* **Work instruction**: Print every record exactly as it appears. Leave the pictures out.

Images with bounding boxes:
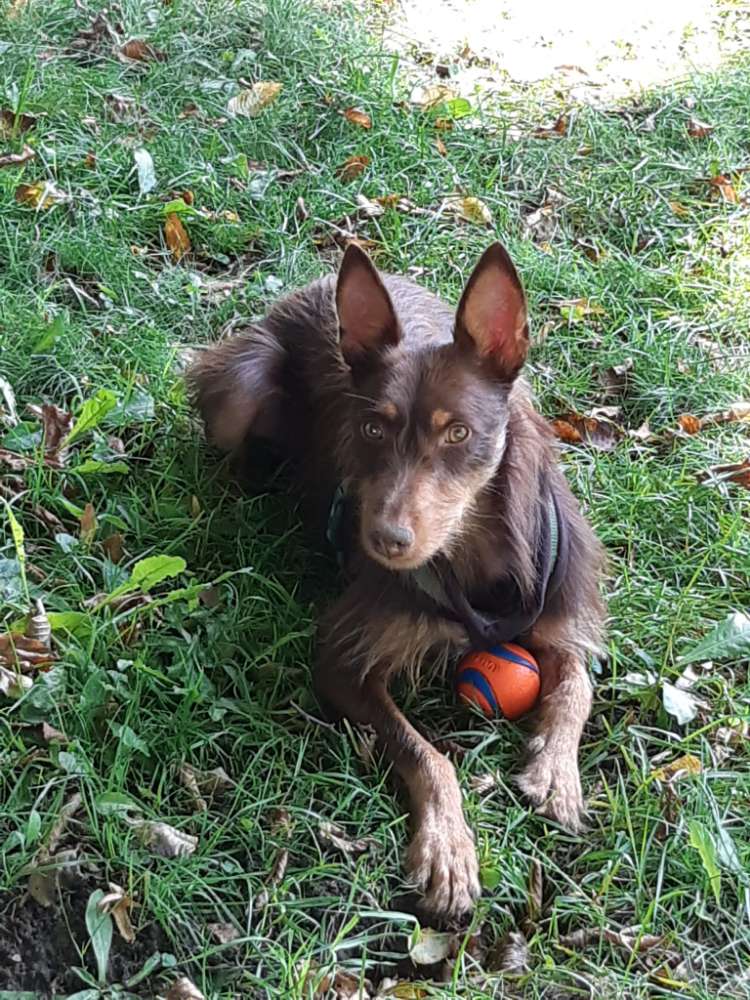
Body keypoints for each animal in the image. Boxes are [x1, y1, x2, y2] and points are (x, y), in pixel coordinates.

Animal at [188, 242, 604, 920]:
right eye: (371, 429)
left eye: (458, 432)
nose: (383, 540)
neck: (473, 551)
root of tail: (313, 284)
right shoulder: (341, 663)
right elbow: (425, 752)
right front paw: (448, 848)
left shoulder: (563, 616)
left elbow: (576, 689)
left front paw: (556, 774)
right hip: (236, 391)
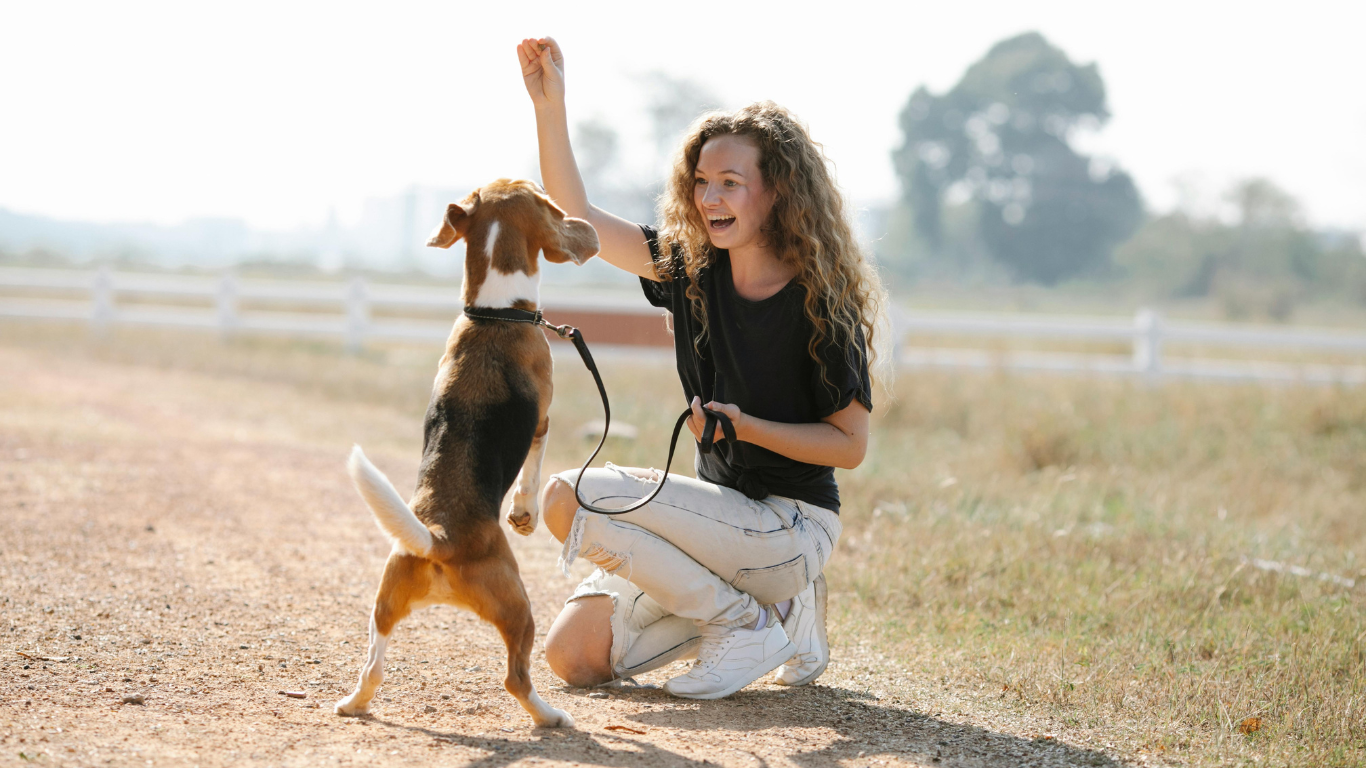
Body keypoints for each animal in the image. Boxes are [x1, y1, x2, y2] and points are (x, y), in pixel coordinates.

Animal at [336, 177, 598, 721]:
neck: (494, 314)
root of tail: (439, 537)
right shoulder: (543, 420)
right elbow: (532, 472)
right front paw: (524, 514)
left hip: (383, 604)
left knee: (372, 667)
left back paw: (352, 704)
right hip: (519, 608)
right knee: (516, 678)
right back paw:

* **Response**:
Body keypoints for each animal in the image. Boxes are [x1, y1, x2, y2] and points are (x, y), in pixel coordinates.

Animal at [188, 242, 604, 920]:
right eye: (371, 429)
left eye: (458, 432)
nose: (383, 540)
neck: (473, 551)
root of tail: (313, 284)
right shoulder: (341, 663)
right elbow: (425, 752)
right front paw: (448, 848)
left shoulder: (563, 616)
left elbow: (576, 689)
left front paw: (556, 774)
right hip: (236, 391)
Body keypoints for each animal in the image. Boxes are [x1, y1, x2, y2] and points are (x, y), in pixel coordinates.

Animal at [336, 177, 598, 721]:
neck: (494, 314)
root of tail: (439, 537)
right shoulder: (543, 420)
right elbow: (532, 472)
right front paw: (524, 514)
left hip: (383, 604)
left knee: (372, 667)
left back paw: (352, 704)
right hip: (519, 608)
right knee: (516, 678)
right back paw:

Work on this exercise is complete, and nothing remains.